Insight Australia

QUEENSLAND

HIDDEN HISTORY:

Finding Australia’s ancient Aboriginal art

WALKABOUT CULTURAL ADVENTURES - PORT DOUGLAS

The only place on Earth where two World Heritage sites collide, a poignant exercise in cultural connection unfolds.

Walkabout Cultural Adventures owner Juan Walker has been guiding tours through Tropical North Queensland for more than 15 years, but his link to the land extends back much longer than that – Kuku Yalanji have lived here for tens of thousands of years.

Walker’s parents and grandparents (and many generations before them) were born in the region – he will point out where – making this area a deeply personal, and deeply sacred, part of the world for his mob. And he grew up here learning ancestral hunting and gathering techniques, and myths and legends of the land.

It’s this intimate connection with the community and the decades’ worth of accumulated Dreamtime stories, that make Walker the ideal guide for tours highlighting the Daintree Rainforest, Cape Tribulation, Mossman and Cooya Beach.

Walker offers half-day, full-day and private journeys – whichever you choose, you’ll find yourself immersed in Kuku Yalanji traditions. You’ll cruise mangroves scanning for mud crabs in tidal flats, you’ll forage for pipis in the shallows, and you’ll learn how to throw a spear to catch your next meal. Back at Walker’s grandmother’s house, you can enjoy a tasting of your catch!

You’ll cover a lot of ground with your guide, enjoying easy ambles through the world’s oldest living rainforest and sampling bush tucker as you go, discovering where two World Heritage sites meet – the Wet Tropics Rainforest and the Great Barrier Reef – and learning about the environment and wildlife from an Aboriginal perspective. You may wish to cool off in one of the freshwater streams.

TJAPUKAI ABORIGINAL CULTURAL PARK - CAIRNS

It is Australia’s most accessible venue to experience authentic Aboriginal culture dating back over 40,000 years!

Tjapukai Cultural Park has grown out of a short outback play about an ancient spirit into an expansive showcase of Aboriginal culture and community, more than 30 years after its first performance.

You’ll have the chance to find out more in the museum which houses artefacts once used by the Tjapukai people. Afterwards watch the signature show: an entertaining and educational play that combines the latest in theatre to spotlight traditions of the Tjapukai, traditional landowners who have inhabited Tropical North Queensland from Cairns to Port Douglas and inland to Kuranda from the Dreamtime through to the present day.

The facilities are expansive: in addition to the main theatre and museum, there’s a movie theatre, dance space and gallery, as well as a restaurant with an emphasis on native foods and Tjapukai Cultural Village, where you can learn to throw a boomerang, play the didgeridoo and sample bush tucker.

By night, you’ll journey into the legends of the Dreamtime, with Tjapukai people performing traditional dances, music, face painting and storytelling around a fire to offer a powerful insight into Australian culture. Dinner follows, with dishes highlighting bush tucker and native ingredients.

MOSSMAN GORGE CENTRE - MOSSMAN

There’s something incredibly spiritual about Mossman Gorge…..

….a place where the Kuku Yalanji people have lived for centuries amid the World Heritage-listed Daintree Rainforest; and where cool streams and soaring mountains are only outshone by the drama of the gorge itself.

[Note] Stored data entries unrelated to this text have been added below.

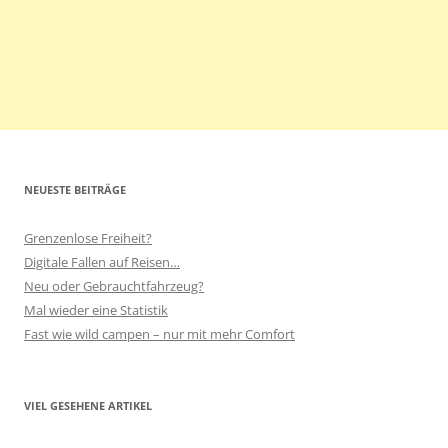
NEUESTE BEITRÄGE
Grenzenlose Freiheit?
Digitale Fallen auf Reisen…
Neu oder Gebrauchtfahrzeug?
Mal wieder eine Statistik
Fast wie wild campen – nur mit mehr Comfort
VIEL GESEHENE ARTIKEL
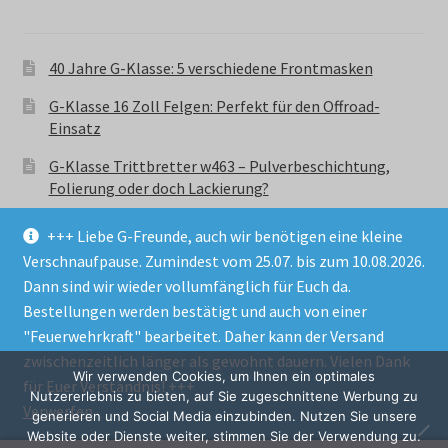
40 Jahre G-Klasse: 5 verschiedene Frontmasken
G-Klasse 16 Zoll Felgen: Perfekt für den Offroad-
Einsatz
G-Klasse Trittbretter w463 – Pulverbeschichtung,
Folierung oder doch Lackierung?
+++ Liebe G-Freunde, auch wir benötigen eine kleine
Verschnaufpause. Zumindest vom 25.07. bis zum 10.08.2026.
Dann sind wir wieder vollumfänglich für Euch da.
Bestellungen werden bestätigt und auch von einer
© GParts24 - G-Klasse w463 Trittbretter, Felgen,
"Feuerwehrkraft" bearbeitet. Daher kann der Versand
Ersatzteile & Zubebehör.
zwischenzeitlich länger als gewohnt dauern. Vielen Dank
Datenschutzerklärung
Wir verwenden Cookies, um Ihnen ein optimales
für Euer Verständnis! +++
Nutzererlebnis zu bieten, auf Sie zugeschnittene Werbung zu
Verwerfen
Alle Preise inkl. der gesetzlichen MwSt.
generieren und Social Media einzubinden. Nutzen Sie unsere
Website oder Dienste weiter, stimmen Sie der Verwendung zu.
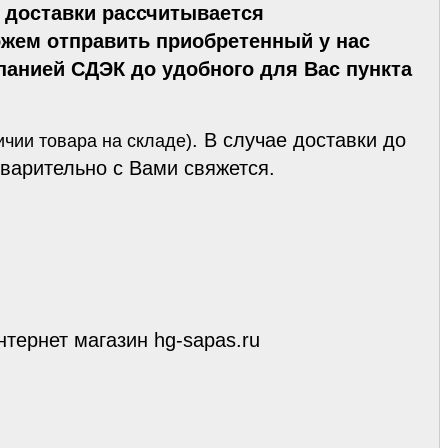
 доставки рассчитывается
ожем отправить приобретенный у нас
анией СДЭК до удобного для Вас пункта
. В случае доставки до
ичии товара на складе)
варительно с Вами свяжется.
интернет магазин hg-sapas.ru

Twenty minutes’ drive north of Port Douglas, it’s also a pilgrimage site for the many who come here to feel both humbled by history, and insignificant – but in a good way.

This part of the southern Daintree is one of the most complex ecosystems on the planet; just one hectare of the 120,000-hectare forest can contain more than 30,000 species of plants and animals. About 500 types of native Australian plants grow here, creating the perfect home for a diverse range of fauna, including one-third of the country’s mammal species such as unique green possums, tree kangaroos and the rare antechinus (a marsupial mouse).

It’s easy to understand why the region is so important to Aboriginal Australians, who traditionally relied on the diversity of the plants and animals for sustenance. You’ll learn all about the ecosystems the Kuku Yalanji use for food and medicine, as well as the traditions that tie them to the land, on the Mossman Gorge Centre’s guided walks, which are led by Aboriginal guides.

The 90-minute Ngadiku Dreamtime Walk begins with a traditional “smoking” ceremony to welcome you to the land and ward off bad spirits. Afterwards, wandering along gentle tracks under a canopy of ancient trees, you’ll visit Aboriginal bark shelters and other culturally significant sites with plenty of stories about why they are considered important.

You’ll learn which plants you can eat, which you should avoid and which can be used as medicine, and will also pick up new skills, such as how to make bush soap and create ochre paints for body and face decoration. The guided experience ends with bush tea and damper, but don’t let that stop you from jumping in a waterhole to cool off before catching a shuttle bus back to the centre.